13 Nov 2018
This blog post is about what I did at Cal Hacks. It is the world's largest collegiate hackathon with over 2300 hackers and over 400k in funding. This year's sponsors were big names like Microsoft, Tron, PayPal, Blackrock, Epson, Ford, Cisco, etc. If you'd like to find out more click here. I went with Siddhartha Datta, who I had met at the GM hackathon I did last month, Katherine Peng, who I've known for a while, and her friend, Victor.
Before the event there were several "Pre-Hackathon" events in which sponsors would come together and present their challenges as well as prizes. So going in we had interests in Blackrock's stock API, Epson's augmented reality glasses, Eluvio's fabric API and OmniSci and Uber's data sets. But whatever we chose, we knew we wanted to do something with deep learning as that is where much of Siddhartha and my interests lie.
Once we got a hold of Epson's augmented reality glasses we began getting a lot of cool ideas ranging from night vision with deep learning to real time style transfer with a convolutional neural net. We took quite a while to really decide, we got there around 6:30pm and around 2:30am we finally decided on Memory Palace.
As most people don't wear augmented reality glasses around (for now!), our target audience was primarily people with cognitive problems affecting their visuospatial abilities or memory such as Alzheimer's, dementia or Parkinson's disease.
Memory Palace is a voice activated android application which can be run in the background of the Moverio augmented reality glasses. Voice commands such as "remember my keys" would log a picture, geotag and a time stamp to the SD disk of the glasses. Then when a user lost the item they could simply say "help me find my keys" and pictures as well as the geotags and timestamps of the user's keys would be displayed. But what if the keys were dropped or not where they were last seen? A second mode could be activated that would gray-scale the rest of the world and the lost item would be highlighted.
How it works
How does the back end work on a surface level? First we capture video using the glasses' camera, pass it to a Python 3 server running a TensorFlow session to perform object detection and tag objects. The inference data is then sent back to the glasses to allow for the gray-scale filtering and highlighting of lost objects. We simultaneously run the audio from the microphone to a separate Python 2 server which uses Google's machine learning speech to text model to read user's commands and send them to the Python 3 server to adjust modes, tag objects and interact with the database. I know this is super janky and could have been done a lot better but it's a hackathon, we threw all this together in less than thirty hours without sleep. In my future projects and hackathons I am definitely going to take more time to draw out the work flow and make sure pieces fit together more smoothly.
The Object Detection
For our object detection model we initially wanted to use Yolo V3 as it's a strong and very commonly used object detection model but ran into quite a few issues with running it on a windows instance as the owner develops it on Linux. So at first we used a Yolo V1 model which was pretrained on the MS Coco dataset. But we quickly realized it was poorly trained and only had around 80 labels which just wouldn't do. As well, it kept thinking Siddhartha and I were bicycles, It was quite confident as well... Maybe it knows something we don't.
So after a few hours of playing with different models we eventually settled on the MASK R-CNN trained on the imagenet data set which had pretty good accuracy and most importantly, ran inference quickly. As we were doing real time inference on the model and wanted to provide at least 30 frames per second we needed a fast and accurate model.
At the very least it knew that we were people now.
The voice recognition
Using Google's machine learning API was kind of annoying to set up but thankfully there were engineers from Google at the venue which helped us set up our API keys and get used to the environment.
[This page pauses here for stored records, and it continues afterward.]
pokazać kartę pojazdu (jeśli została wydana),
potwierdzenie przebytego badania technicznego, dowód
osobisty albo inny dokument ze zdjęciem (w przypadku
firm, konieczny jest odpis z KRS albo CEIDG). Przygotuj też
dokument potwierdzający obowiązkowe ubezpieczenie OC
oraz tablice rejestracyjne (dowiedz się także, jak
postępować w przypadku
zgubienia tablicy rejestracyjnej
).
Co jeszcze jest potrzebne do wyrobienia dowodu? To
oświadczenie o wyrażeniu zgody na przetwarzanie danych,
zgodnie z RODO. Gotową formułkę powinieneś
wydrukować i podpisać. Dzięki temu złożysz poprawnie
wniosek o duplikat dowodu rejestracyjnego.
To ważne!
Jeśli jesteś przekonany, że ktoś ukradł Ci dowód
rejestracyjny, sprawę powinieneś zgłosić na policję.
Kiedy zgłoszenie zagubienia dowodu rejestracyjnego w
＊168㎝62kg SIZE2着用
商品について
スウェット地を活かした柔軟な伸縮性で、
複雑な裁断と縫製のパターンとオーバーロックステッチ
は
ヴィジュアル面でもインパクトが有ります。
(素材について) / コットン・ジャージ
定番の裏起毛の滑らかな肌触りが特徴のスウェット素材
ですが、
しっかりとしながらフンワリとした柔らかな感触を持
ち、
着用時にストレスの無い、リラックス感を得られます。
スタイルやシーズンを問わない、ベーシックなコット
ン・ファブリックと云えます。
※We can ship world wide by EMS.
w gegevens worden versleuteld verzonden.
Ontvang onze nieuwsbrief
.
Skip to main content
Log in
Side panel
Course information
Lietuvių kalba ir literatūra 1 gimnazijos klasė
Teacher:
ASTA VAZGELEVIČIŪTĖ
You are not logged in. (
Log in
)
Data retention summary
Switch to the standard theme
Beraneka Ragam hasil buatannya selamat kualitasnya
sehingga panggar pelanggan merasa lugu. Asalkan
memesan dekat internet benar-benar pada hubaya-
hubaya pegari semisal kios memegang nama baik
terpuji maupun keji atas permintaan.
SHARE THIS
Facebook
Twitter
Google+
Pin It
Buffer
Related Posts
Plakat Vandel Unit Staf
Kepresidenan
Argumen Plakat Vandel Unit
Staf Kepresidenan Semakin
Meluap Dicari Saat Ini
Once it was set up, using the model to run real time inference on the audio was surprisingly easy. I just ran the model and put in keywords to allow for voice commands. When it heard a "remember" or other synonyms it would cut out filler words and identify the key the user wanted to tag then it would send the key and command to the Python 3 server.
The only real issues we had with the API was that you could only run it for sixty seconds at a time so we had to restart the service every minute and that Google required Python 2.7 but our TensorFlow model required 3.5. If we had time it would have been a lot easier to use a different pretrained model that could run on 3.5 and run the object detection and voice recognition models on the same server but in the end we made it work.
Putting it all together
Once Siddhartha and I had finished each part we had around six hours left to put it all together. It definitely was the most stressful part as we had a lot moving parts. The glasses, the Python 3 server, the Python 2 server, the database, the UI that Katherine and Victor made. Especially because at that point we all had been up for around forty to fifty hours with maybe one or two hours of sleep. It took a lot of work but we put it all together, however janky it might have been.